-------- PAGE TEXT --------

Films address different issues of life. On Truth and Lies in a Nonmoral Sense and The Matrix are films that address issues related in one way or another. This paper is aimed at highlighting specific aspects of the two films relating to the ideas, passed by them to the contemporary world. For instance, both films try to unveil the truth to the contemporary world concerning the realities facing the contemporary world (Rowley 12).  

Themes in On Truth and Lies in a Nonmoral Sense

The Nihilism of Contemporary Europe

The film On Truth and Lies in a Nonmoral Sense is a fascinating film produced by Nietzsche. The writer captured an important crisis facing a man at the peak of science development. The Christian world lacked a clear explanation of its role in men’s lives. This is evident through the phrase “God is dead”. On the contrary, the development of science does not offer new values that can replace Christian ones. To his opinion, people had to find out some sources of value and meaning in their lives. He believed that if man could fail to find his mission in science then he could turn to aggressive nationalism. The last idea was based on the return to the traditional religion of Christianity (Ben 23). Nevertheless, his idea was to find some ways out by creating a willful verification of life.

The will to power as a doctrine

Power can be a psychological insight. The primary drive to power is realized through dominance and independence. The will to power is much stronger than the will for surviving. In this context, it is believed that this is why martyrs die, because of a certain reason.  If they feel that they are associated with such a reason, they get motivated and the will gets stronger. Nietzsche is interested in the sublimate will to power, in which individuals change their will to power inward to pursue self-mastery and not others. An Indian mystic supports this aspect. On the other hand, the will to power explains the changing fundamental aspect of reality. From Nietzsche’s point of view, everything is bound to change (Rowley 34). Nothing lives without changes. He believes that matter always moves and changes according to ideas, the truth, knowledge and other things. Other themes that Nietzsche explores in the film include the conception of perspectivists about the truth: he looks at Christianity as a life-denying force. He also includes other themes, such as the doctrine of eternal assurance, the revaluation of values and a man being a bridge between Overman and Animal.  

The Matrix

The Matrix is a popular film that is followed by a large group of people. It is a religious film that contains difficult topics not tackled by many filmmakers in the Hollywood. Most people believe that what they see in the matrix reflect their religious doctrines. Other people look at Keanu Reeves traits to be analogous to Christian Messiah. On the contrary, others view him as a Budhist. Therefore, the film highlights major ideas of Christianity, Budhism, Skeptism, Gnosticism and philosophy (Ben 45).

-------- SOURCE DATA --------

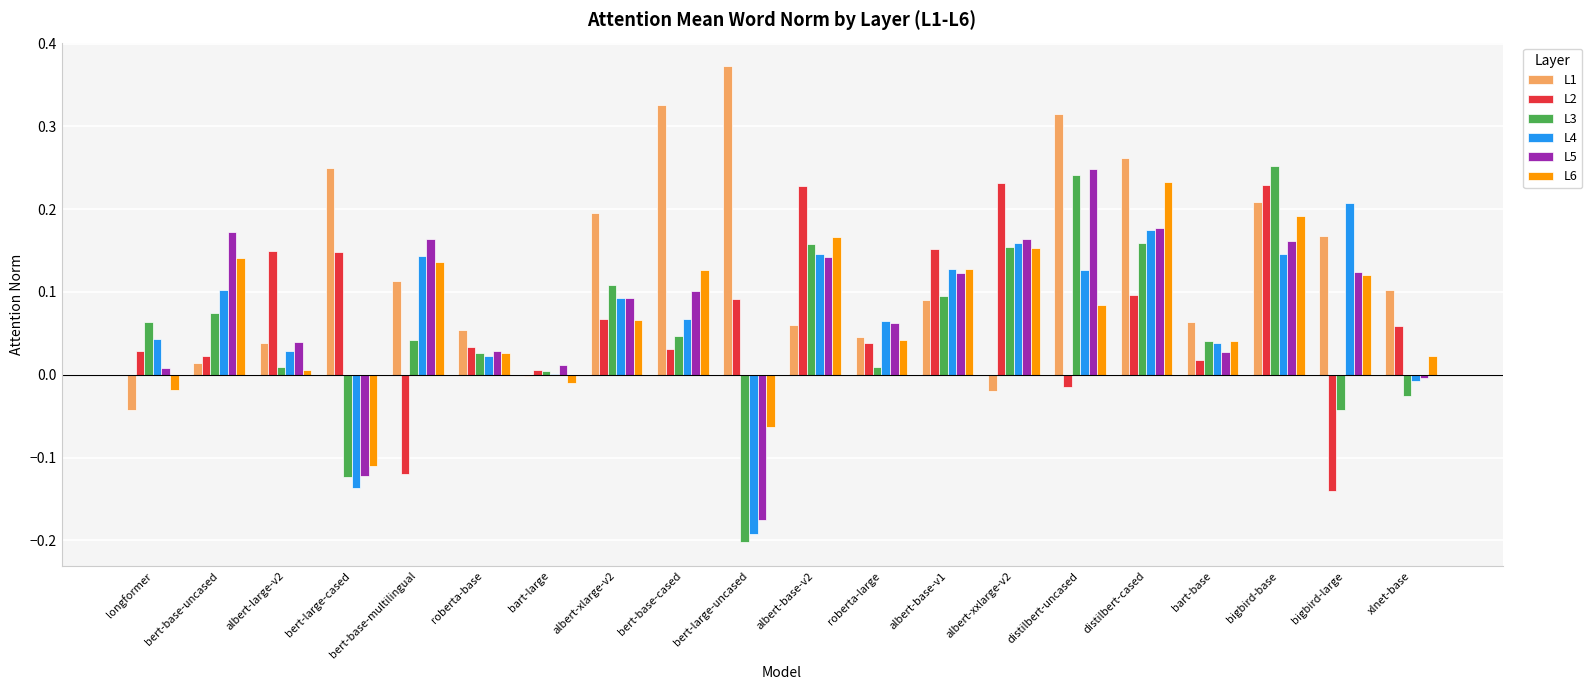

What are all the series names shown in the legend?

L1, L2, L3, L4, L5, L6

--------

__TASK LIST__:
1. Quote the stretch of the essay about the two films from "Themes in On" through "verification of life.".
2. Extend the essay on On Truth and Lies in a Nonmoral Sense and The Matrix, picking up after its final sentence.

__RESPONSES PER TASK__:
1.
Themes in On Truth and Lies in a Nonmoral Sense

The Nihilism of Contemporary Europe

The film On Truth and Lies in a Nonmoral Sense is a fascinating film produced by Nietzsche. The writer captured an important crisis facing a man at the peak of science development. The Christian world lacked a clear explanation of its role in men’s lives. This is evident through the phrase “God is dead”. On the contrary, the development of science does not offer new values that can replace Christian ones. To his opinion, people had to find out some sources of value and meaning in their lives. He believed that if man could fail to find his mission in science then he could turn to aggressive nationalism. The last idea was based on the return to the traditional religion of Christianity (Ben 23). Nevertheless, his idea was to find some ways out by creating a willful verification of life.

2.
In his work Nietzsche looks at scratching on Christianity, giving arguments that are primarily opposite to life. He believes that Christian life is an attempt to refute all properties that relate to a healthy life. The aspect of sin makes people feel ashamed of their instincts and sexual activities. The idea of faith brings discouragement to people’s natural skeptism and curiosity. The idea relating to pity makes people cherish and value their weaknesses in life. Moreover, Christian values are based on the promises of the eternal life after death. This leads Christians devalue the current life by favoring the later life. He believes that Christianity is resentment to the real life together with people who enjoy it. In this context, the Christian life seeks to overcome health together with strength using a life–denying strategy. According to Nietzsche, the Christian life makes people hate better life to embrace poverty life.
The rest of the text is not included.